L’uovo padroneggiava più del gallo

Vassoio pieno di uova su un affresco nella casa Giulia Felix a Pompei.

Ab ovo usque ad mala1. Un buon pranzo od una buona cena a Roma doveva onorare questa espressione: «dall’uovo alla mela». Di solito mangiato come antipasto durante la gustatio, l’uovo poteva accompagnare un intero menù, fino al dolce. Nell’Arte Culinaria di Apicio, l’ingrediente è citato un centinaio di volte, ma solo una volta come piatto a sé stante, un dessert: omelette al latte, cosparsa di miele.2 Le uova erano indispensabili per molti dolci ed erano anche un eccellente legante per salse e ripieni.

Lontano dallo splendore culinario descritto da Apicio, le uova erano un bene quotidiano per il romano medio. Potevano mangiare uova di diverse specie: oche (le più sacre), fagiani, pernici, anatre, piccioni e infine galline (le più comuni). Le uova potevano essere mangiate crude, sode, alla coque o fritte… Una piccola raffinatezza, secondo Marziale3, era quella di cuocerle nella cenere del camino (e non nella brace, perché era troppo calda). Dopo circa un quarto d’ora, il test della trottola permetteva di giudicare la cottura: l’uovo cotto gira a lungo, altrimenti si ferma rapidamente.

È quasi ovvio sottolinearlo, ma in una dieta povera di carne come quella dei Romani, l’uovo forniva un apporto essenziale di proteine. I Romani selezionavano quindi le galline che erano in grado di produrre molte uova.

Valori culinari, valori gustativi, valori nutrizionali. E i valori simbolici? Anche! All’equinozio di marzo, i romani appendevano uova colorate per celebrare il risveglio della natura e quindi il rinnovamento.

1 Letteralmente «dall’uovo alla mela», cioè «dall’inizio al dolce» o «dal principio alla fine», l’espressione si trova in Orazio, Sermones. 1, 3, 6, e Cicerone, Epistulae ad familiares, 9, 20, 1.
2 Marco Gavio Apicio, De re coquinaria, VII, XI, 8 (303): Ova spongia ex lacte: ova quattuor, lactis heminam, olei unciam in se dissolvis, ita ut unum corpus facias. In patellam subtilem adicies olei modicum, facies ut bulliat, et adicies impensam quam parasti. una parte cum fuerit coctum, in disco vertes, melle perfundis, piper adspargis et inferes. «Frittata di latte: sbattere insieme quattro uova, un’eminenza di latte e un’oncia di olio fino a completa amalgama. Mettete in una padella sottile un po’ d’olio che farete bollire e versateci la vostra preparazione.
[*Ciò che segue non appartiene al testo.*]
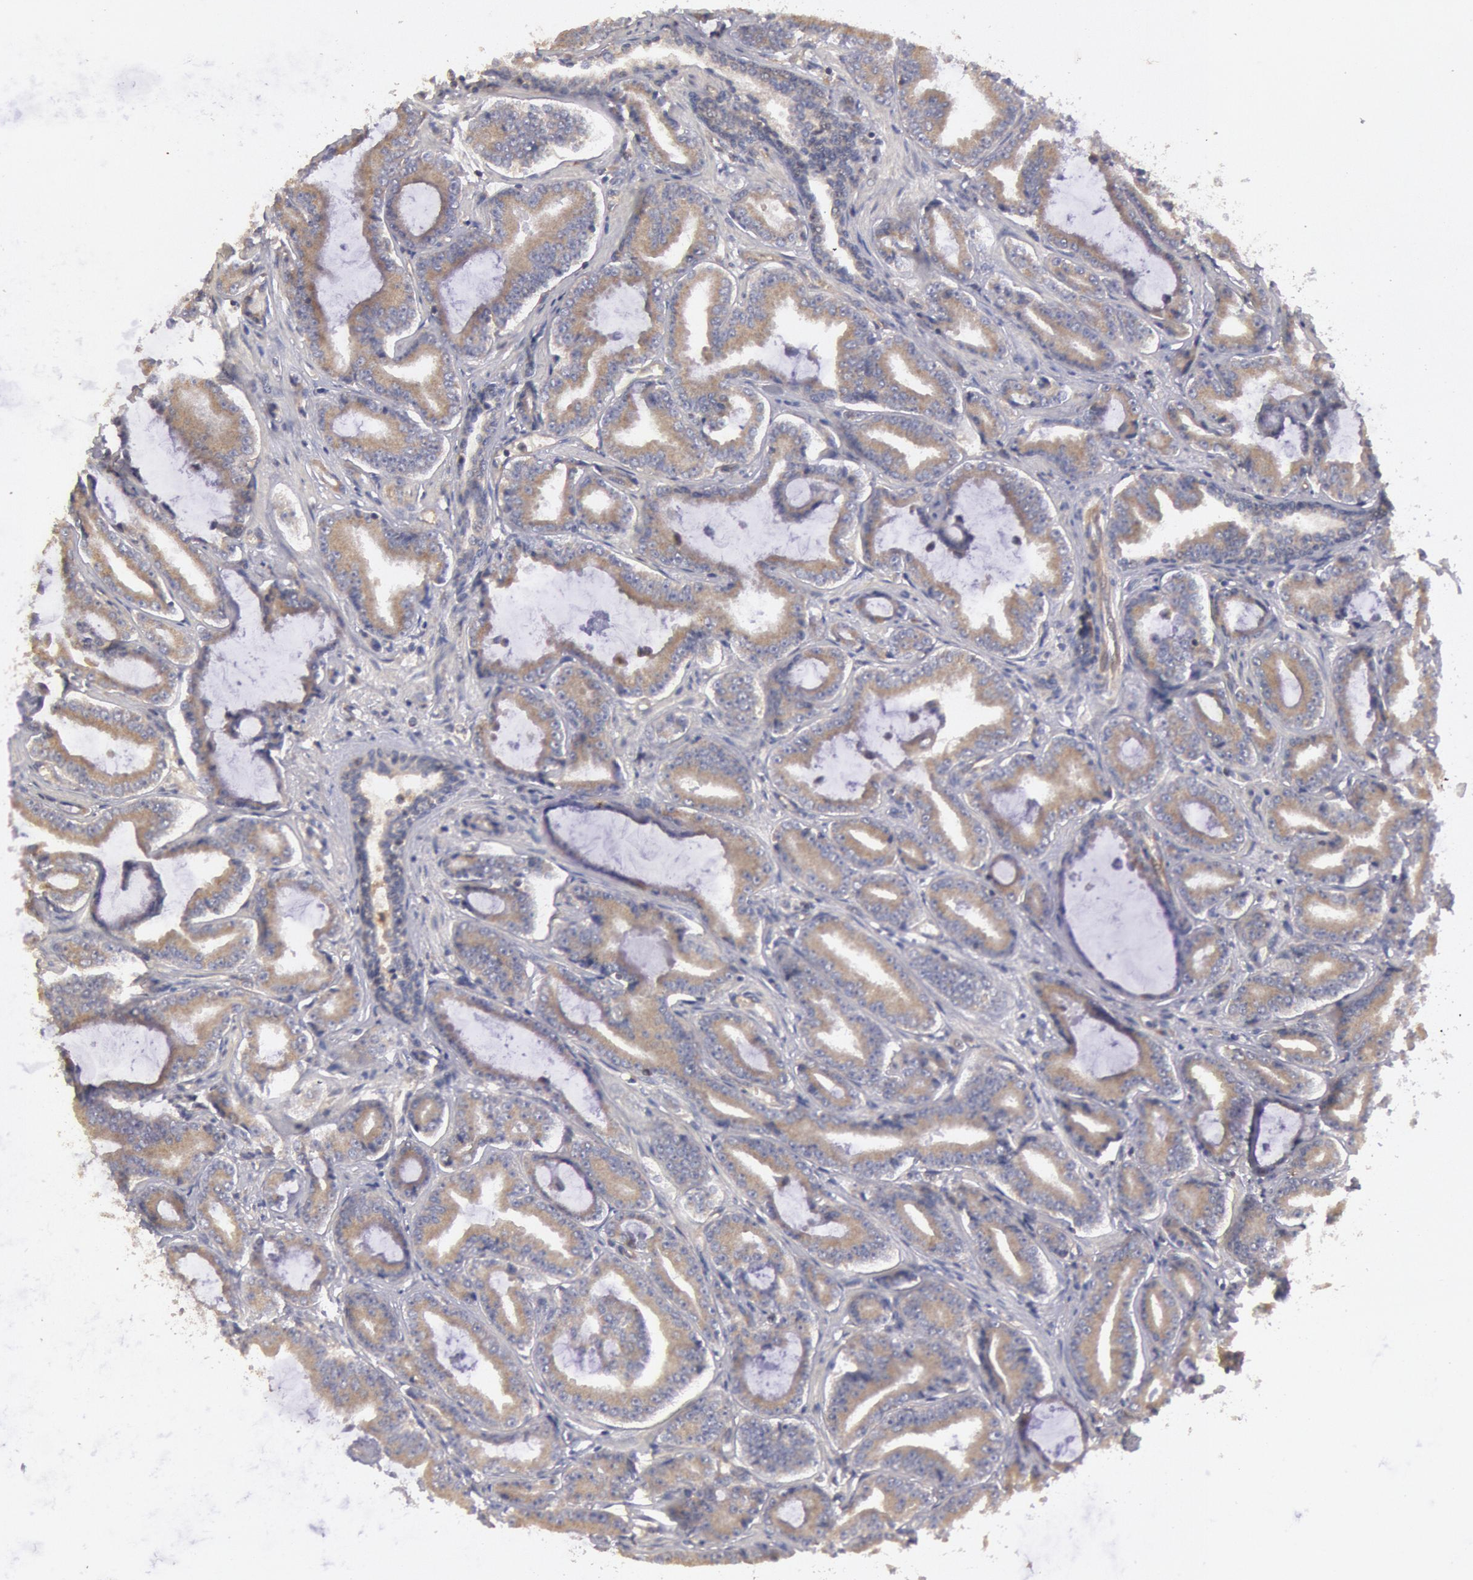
{"staining": {"intensity": "weak", "quantity": ">75%", "location": "cytoplasmic/membranous"}, "tissue": "prostate cancer", "cell_type": "Tumor cells", "image_type": "cancer", "snomed": [{"axis": "morphology", "description": "Adenocarcinoma, Low grade"}, {"axis": "topography", "description": "Prostate"}], "caption": "Prostate cancer stained with a brown dye shows weak cytoplasmic/membranous positive positivity in approximately >75% of tumor cells.", "gene": "PIK3R1", "patient": {"sex": "male", "age": 65}}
Quando è finito su un lato, giratelo su un piatto, irroratelo con il miele, spolverate con il pepe e servite». Questa è una delle poche ricette che indicano le quantità.
3 Marco Valerio Marziale, Epigrammata, I,55,12: pinguis inaequales onerat cui vilica mensas / et sua non emptus praeparat ova cinis? «Mentre una grassa contadina carica il tavolo traballante per lui, e le braci che non hanno dovuto essere comprate cucinano le sue uova? Questo metodo di cottura delle uova è indicato anche da Ovidio. Publio Ovidio Naso, Metamorphoseon libri, VIII,667: ovaque non acri leviter versata favilla, «E le uova girarono leggermente sotto una cenere non troppo calda».